After my PhD I completed a Master in Biotechnology, (2016, Aliter-Escuela Internacional de Negocios de Madrid) oriented to gain expertise in the management part of science.

Then, I joined Victor’s group to contribute to the molecular tool repertoire and to exploit and engineer P. putida KT2440 to produce new chassis with increased performance for synthetic biology.

More specifically, we have developed new SEVA plasmids that will expand the already established collection. Moreover, we followed the SEVA standard to construct a new broad-host-range cosmid which can be used to carry out functional screenings of metagenomics libraries in different hosts.

Figure 1. Schematic representation of the cargo region of the broad-host-range SEVA cosmid vector with the RK2 replicon. The COS site allows phage packaging of the DNA, while the multicloning site (MCS) is placed into the “Killer” gene ccdB allowing us to minimize the selection of empty vectors.
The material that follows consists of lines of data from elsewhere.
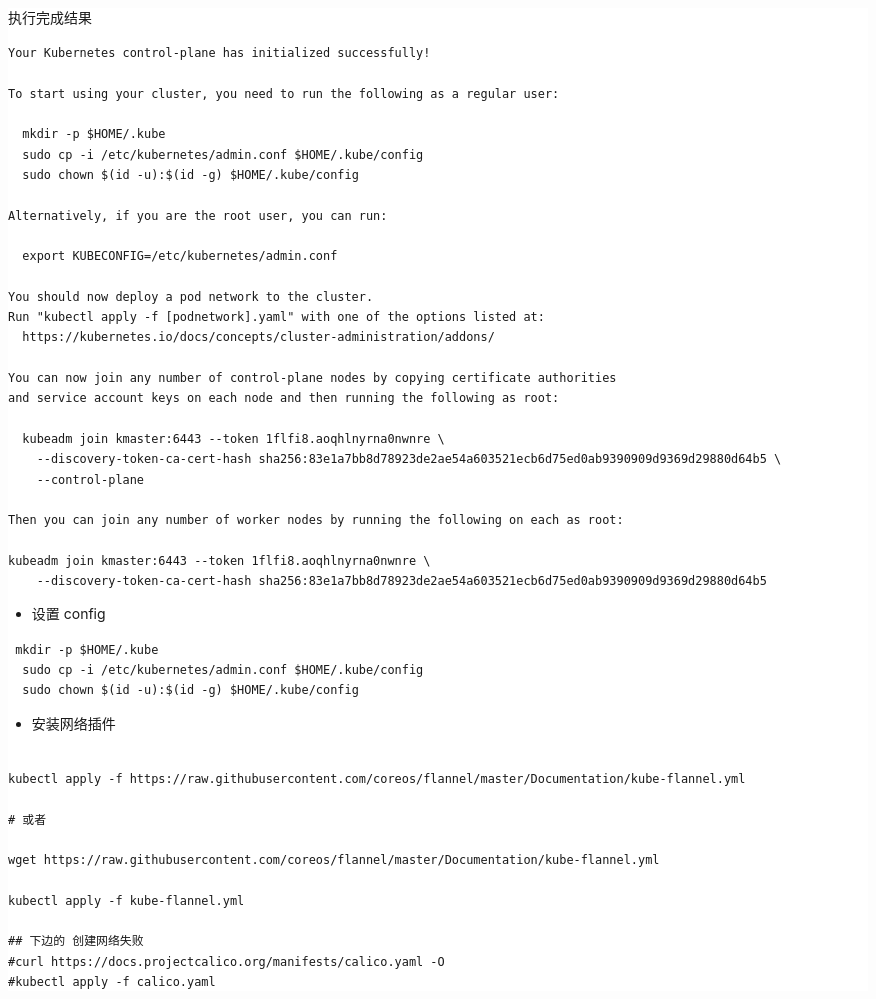 执行完成结果

```text
Your Kubernetes control-plane has initialized successfully!

To start using your cluster, you need to run the following as a regular user:

  mkdir -p $HOME/.kube
  sudo cp -i /etc/kubernetes/admin.conf $HOME/.kube/config
  sudo chown $(id -u):$(id -g) $HOME/.kube/config

Alternatively, if you are the root user, you can run:

  export KUBECONFIG=/etc/kubernetes/admin.conf

You should now deploy a pod network to the cluster.
Run "kubectl apply -f [podnetwork].yaml" with one of the options listed at:
  https://kubernetes.io/docs/concepts/cluster-administration/addons/

You can now join any number of control-plane nodes by copying certificate authorities
and service account keys on each node and then running the following as root:

  kubeadm join kmaster:6443 --token 1flfi8.aoqhlnyrna0nwnre \
    --discovery-token-ca-cert-hash sha256:83e1a7bb8d78923de2ae54a603521ecb6d75ed0ab9390909d9369d29880d64b5 \
    --control-plane 

Then you can join any number of worker nodes by running the following on each as root:

kubeadm join kmaster:6443 --token 1flfi8.aoqhlnyrna0nwnre \
    --discovery-token-ca-cert-hash sha256:83e1a7bb8d78923de2ae54a603521ecb6d75ed0ab9390909d9369d29880d64b5 

```

- 设置 config

```shell
 mkdir -p $HOME/.kube
  sudo cp -i /etc/kubernetes/admin.conf $HOME/.kube/config
  sudo chown $(id -u):$(id -g) $HOME/.kube/config
```

- 安装网络插件

```shell

kubectl apply -f https://raw.githubusercontent.com/coreos/flannel/master/Documentation/kube-flannel.yml

# 或者

wget https://raw.githubusercontent.com/coreos/flannel/master/Documentation/kube-flannel.yml

kubectl apply -f kube-flannel.yml

## 下边的 创建网络失败
#curl https://docs.projectcalico.org/manifests/calico.yaml -O
#kubectl apply -f calico.yaml
```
Functional screenings could be done by inducing the expression of the P_T7/ P_T3 promoters and its transcriptional termination is enforced by the presence of the T_t7 and the T₀ of the SEVA backbone, respectively. The system has the SEVA format with the advantages of its modularity.

On the other hand, I also have two basic science related projects associated to P. putida KT2440. However, we plan to use that knowledge to minimize horizontal gene transfer (HGT) and to increasing resistance to desiccation of this bacterium.
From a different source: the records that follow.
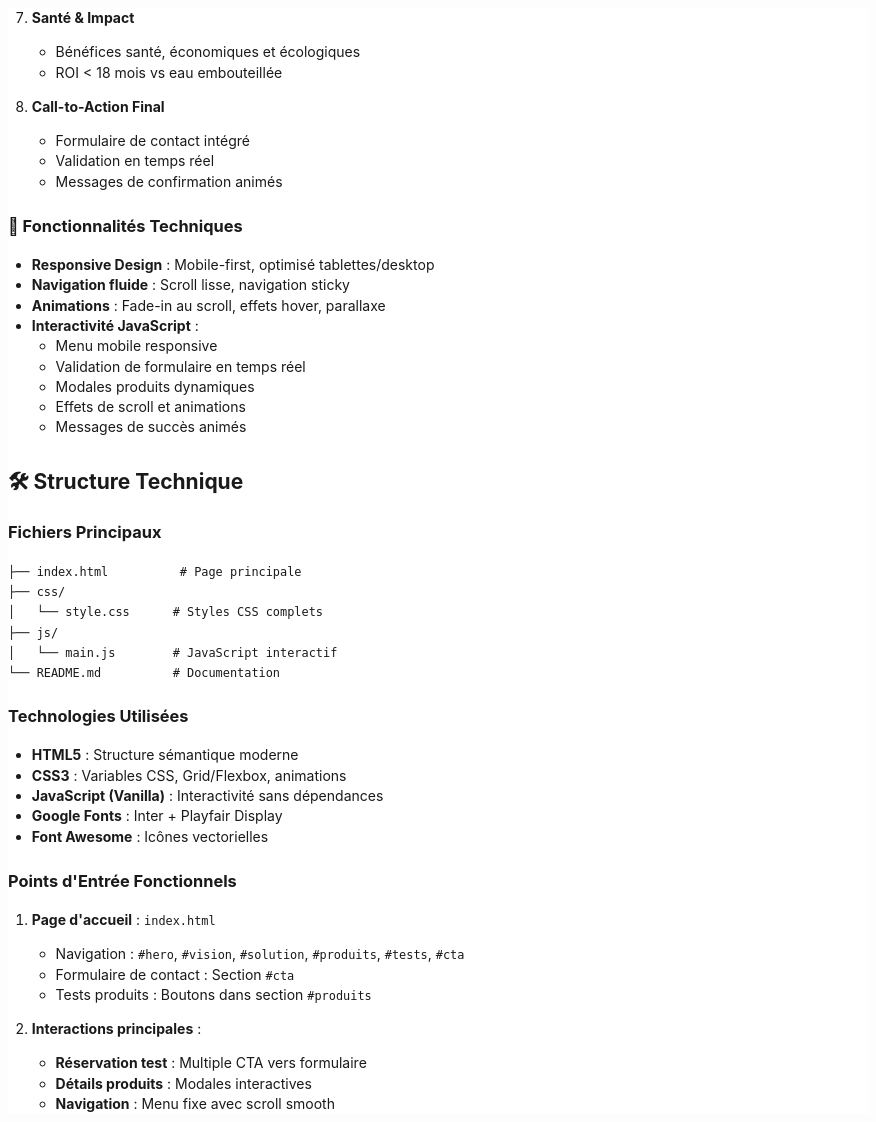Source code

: 7. **Santé & Impact**
   - Bénéfices santé, économiques et écologiques
   - ROI < 18 mois vs eau embouteillée

8. **Call-to-Action Final**
   - Formulaire de contact intégré
   - Validation en temps réel
   - Messages de confirmation animés

### 🚀 Fonctionnalités Techniques

- **Responsive Design** : Mobile-first, optimisé tablettes/desktop
- **Navigation fluide** : Scroll lisse, navigation sticky
- **Animations** : Fade-in au scroll, effets hover, parallaxe
- **Interactivité JavaScript** :
  - Menu mobile responsive
  - Validation de formulaire en temps réel
  - Modales produits dynamiques
  - Effets de scroll et animations
  - Messages de succès animés

## 🛠 Structure Technique

### Fichiers Principaux
```
├── index.html          # Page principale
├── css/
│   └── style.css      # Styles CSS complets
├── js/
│   └── main.js        # JavaScript interactif
└── README.md          # Documentation
```

### Technologies Utilisées
- **HTML5** : Structure sémantique moderne
- **CSS3** : Variables CSS, Grid/Flexbox, animations
- **JavaScript (Vanilla)** : Interactivité sans dépendances
- **Google Fonts** : Inter + Playfair Display
- **Font Awesome** : Icônes vectorielles

### Points d'Entrée Fonctionnels

1. **Page d'accueil** : `index.html`
   - Navigation : `#hero`, `#vision`, `#solution`, `#produits`, `#tests`, `#cta`
   - Formulaire de contact : Section `#cta`
   - Tests produits : Boutons dans section `#produits`

2. **Interactions principales** :
   - **Réservation test** : Multiple CTA vers formulaire
   - **Détails produits** : Modales interactives
   - **Navigation** : Menu fixe avec scroll smooth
For the first purpose, we constructed a double ΔungΔdut mutant strain, which has its DNA enriched in uracil. We expect that when a strain with a high uracil content transfers plasmid DNA (U enriched) to a wild type host, that DNA would be degraded by the host base excision repair mechanism. Ideally, that double mutant strain could be used as a “biosafe strain” to minimize horizontal transfer events.

The second topic is related to desiccation stress in KT2440. First, by studying the desiccation stress response of this bacterium, and particularly by the characterization of a promoter (P₄₇₀₇) which specifically responds to desiccation conditions. Finally, we would like to endow P. putida with a higher resistance to desiccation by heterologous expression of genes coming from different organisms (tardigrades, Deinococcus, Arthrobacter…) that naturally have a great potential to endure those conditions.

Figure 2. Representative image of the P₄₇₀₇ characterization in P. putida KT2440. The image shows a colony section (xy plane) of KT2440 taken by a confocal microscopy. KT2440 constitutively expresses cherry and harbors a plasmid with a transcriptional fusion of the P₄₇₀₇ promoter to GFP (pSEVA237 plasmid), growing on agarose plates with low humidity (less than 30% RH) for 48h. From left to right, GFP channel, mCherry channel and merged image, where the xz plane is also shown at the bottom. The specific response of that promoter (GFP) to dessication conditions is shown in the left picture of the image.